[Stored dataset items]

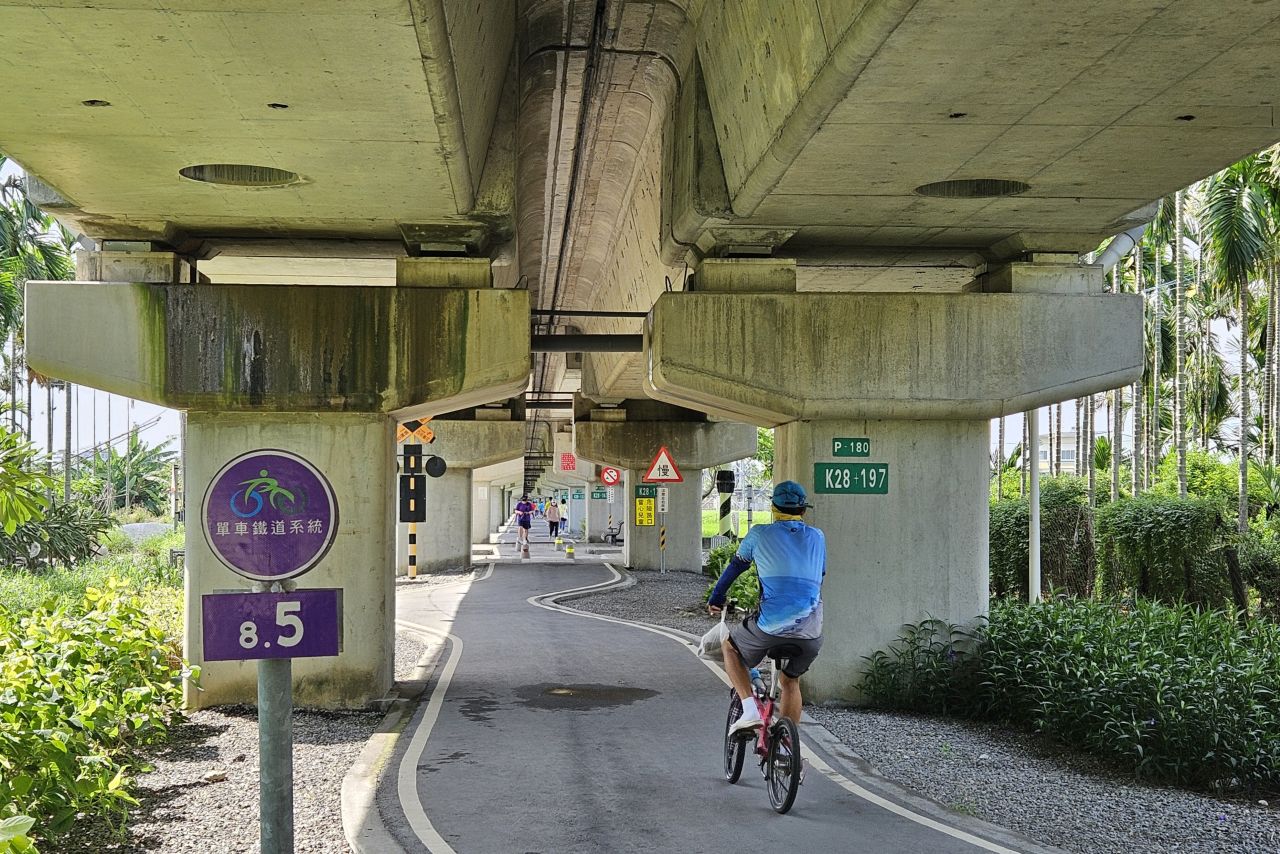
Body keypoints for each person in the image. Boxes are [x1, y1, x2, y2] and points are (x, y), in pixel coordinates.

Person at [707, 480, 826, 738]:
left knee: (730, 646)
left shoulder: (759, 534)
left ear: (773, 508)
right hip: (811, 632)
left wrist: (716, 597)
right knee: (790, 681)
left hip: (771, 625)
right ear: (803, 510)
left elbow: (735, 568)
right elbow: (820, 575)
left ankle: (749, 709)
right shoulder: (818, 537)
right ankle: (786, 747)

## PROBLEM STATEMENT:
Please go through the data above and copy every line that has the word "left".

## TASK ANSWER:
left knee: (730, 646)
left shoulder: (759, 534)
left ear: (773, 508)
left wrist: (716, 597)
left hip: (771, 625)
left elbow: (735, 568)
left ankle: (749, 709)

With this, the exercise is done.